There's a charming article by Hannah Seligson over at The Daily Beast on the "science" of when to get married. (I've put scare quotes around "science" only because it's not a science at all.) On the one hand, it's rather obvious that making romantic decisions isn't exactly a rational process. Charles Darwin, for instance, made up a spreadsheet of reasons why he should and shouldn't marry Emma Wedgewood.
In the "Marry" column, Darwin entered: "Home and someone to take care of house--Charms of music and female chit-chat. These things good for one's health. Forced to visit and receive relations but terrible loss of time. My God, is it intolerable to think of spending one's whole life, like a neuter bee, working, working, & nothing after all."
The antipode to those points, in the "Not Marry" column, was: "Freedom to go where one liked--Choice of Society and little of it. Conversations of clever men at clubs. Not forced to visit relatives, and to bend to every little trifle."
Needless to say, Darwin didn't find this list very helpful. We can justify just about any alternative, which is why neurological patients who have lost the ability to experience emotion become so pathologically indecisive. Pascal said it best: "The heart has its reasons, of which reason knows nothing."
And yet, as Darwin also knew, it can be incredibly difficult to disentangle the knot of feelings coursing through our emotional brain. Is this love? Or is it lust? Can I really spend the rest of my life with this one person? Or am I just going through a needy phase? If our emotions weren't so vague and ambiguous, then the romantic comedy genre wouldn't exist.
Or consider this brilliant experiment, by Donald Dutton and Arthur Aron. The setup went like this: a group of undergraduate males were asked to walk across a long, narrow suspension bridge made of wooden boards and wire cables in North Vancouver. When the men walked across it, the bridge swayed and creaked and shuddered. Needless to say, it was a scary experience and triggered all the usual bodily symptoms of fear: escalated blood pressure, racing pulse, clammy hands, etc.
Here's where the scientists got mischievous. A young woman then approached each male subject and asked if he would mind completing a simple psychological test. Once the test was complete, the woman gave each man her phone number and offered to explain the experiment in detail if he called her in a few days. Some of the male subjects were approached as they were in the midst of crossing the bridge while others took the survey after they'd crossed the bridge and had presumably calmed down. It turned out that the men who took the survey while crossing the bridge were much more likely to call the female researcher in the coming days. Why? Dutton and Aron argued that these men misidentified their fear as eros, and thought their racing pulse was actually triggered by the woman and not the rickety bridge.

Activity A: Name every person mentioned in the passage on romantic decisions.
Activity B: Pick up the passage on romantic decisions after its final sentence and continue it.
The rows play no part in the passage on romantic decisions.

Excerpted records:

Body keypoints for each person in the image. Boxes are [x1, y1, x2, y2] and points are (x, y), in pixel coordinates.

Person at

--

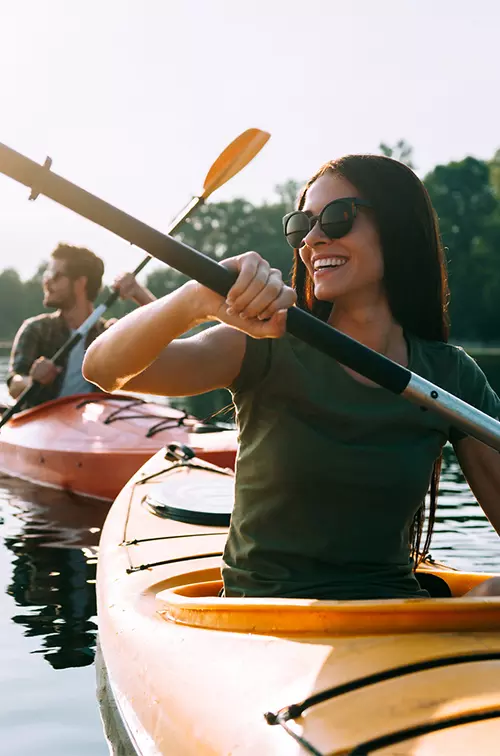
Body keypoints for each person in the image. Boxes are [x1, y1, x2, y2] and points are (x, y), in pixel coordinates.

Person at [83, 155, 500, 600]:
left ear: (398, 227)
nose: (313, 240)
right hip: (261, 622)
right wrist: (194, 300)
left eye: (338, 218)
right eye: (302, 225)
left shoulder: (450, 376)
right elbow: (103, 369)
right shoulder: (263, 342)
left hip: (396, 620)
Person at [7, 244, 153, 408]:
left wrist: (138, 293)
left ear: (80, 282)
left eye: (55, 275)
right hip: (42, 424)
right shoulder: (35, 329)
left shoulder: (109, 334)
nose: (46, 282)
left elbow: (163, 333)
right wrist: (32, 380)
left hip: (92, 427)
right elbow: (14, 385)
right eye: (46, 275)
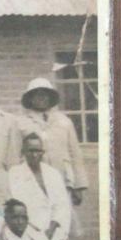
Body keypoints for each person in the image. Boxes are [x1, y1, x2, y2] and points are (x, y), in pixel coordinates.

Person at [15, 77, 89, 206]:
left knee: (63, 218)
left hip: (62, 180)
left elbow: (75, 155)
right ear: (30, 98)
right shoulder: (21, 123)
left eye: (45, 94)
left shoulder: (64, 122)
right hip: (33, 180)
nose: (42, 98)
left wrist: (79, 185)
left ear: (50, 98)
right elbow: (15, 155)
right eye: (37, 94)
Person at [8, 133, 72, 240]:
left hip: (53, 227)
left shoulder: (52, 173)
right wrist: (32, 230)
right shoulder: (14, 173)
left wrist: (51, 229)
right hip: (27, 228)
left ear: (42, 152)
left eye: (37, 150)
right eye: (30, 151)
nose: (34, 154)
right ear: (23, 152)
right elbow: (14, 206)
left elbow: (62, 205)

---

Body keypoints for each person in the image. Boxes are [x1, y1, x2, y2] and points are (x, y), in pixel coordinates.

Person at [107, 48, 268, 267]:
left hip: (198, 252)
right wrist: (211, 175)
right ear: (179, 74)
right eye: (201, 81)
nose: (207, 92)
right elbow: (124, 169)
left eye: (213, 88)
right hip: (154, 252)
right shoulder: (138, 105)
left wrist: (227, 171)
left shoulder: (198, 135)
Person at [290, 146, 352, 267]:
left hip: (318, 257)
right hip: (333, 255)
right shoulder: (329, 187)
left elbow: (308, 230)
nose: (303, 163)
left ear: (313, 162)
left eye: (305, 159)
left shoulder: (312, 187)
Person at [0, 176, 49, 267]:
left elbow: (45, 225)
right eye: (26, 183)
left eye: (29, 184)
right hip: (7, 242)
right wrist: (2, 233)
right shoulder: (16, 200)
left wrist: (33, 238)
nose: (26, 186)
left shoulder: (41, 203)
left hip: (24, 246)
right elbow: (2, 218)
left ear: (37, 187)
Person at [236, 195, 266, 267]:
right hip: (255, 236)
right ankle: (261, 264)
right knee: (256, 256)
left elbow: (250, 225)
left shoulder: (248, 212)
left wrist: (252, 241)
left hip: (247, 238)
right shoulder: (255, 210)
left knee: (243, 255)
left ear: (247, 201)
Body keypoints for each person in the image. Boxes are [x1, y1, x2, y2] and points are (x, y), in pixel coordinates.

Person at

Exercise result A: Hannah Seligson, Charles Darwin, Emma Wedgewood, Pascal, Donald Dutton, Arthur Aron

Exercise result B:
This experiment neatly illustrates the difficulty of parsing our emotions. Because our feelings don't arrive with instructions or explanations - a racing pulse is a symptom of fright and arousal - we often don't know why we're feeling what we're feeling. How, then, can we ever make good romantic decisions? How can we be certain that we're marrying the right person?
There is no easy answer or secret recipe. I think the best strategy is to practice metacognition, or thinking about thinking. It's only by reflecting on our feelings - by asking ourselves if we're scared by the swaying suspension bridge or drawn to her easygoing smile - that we can begin to decipher the inarticulate reasons of the heart. For instance, the first time I met my wife I got so nervous that I gave her the wrong phone number. (This actually turned out to be a blessing in disguise, since I had a readymade excuse to call her first.) But what caused this embarrassing lapse in memory? Why was I so flustered? After a few wonderful dates, I realized that my nervousness was accurate and that my pulse wasn't racing out of fear. (This self-diagnosis was made easier by the fact that we didn't exchange phone numbers on a suspension bridge.) I turned into a bumbling fool that afternoon because some peculiar part of my brain "knew," long before I did, that she was unbelievably special.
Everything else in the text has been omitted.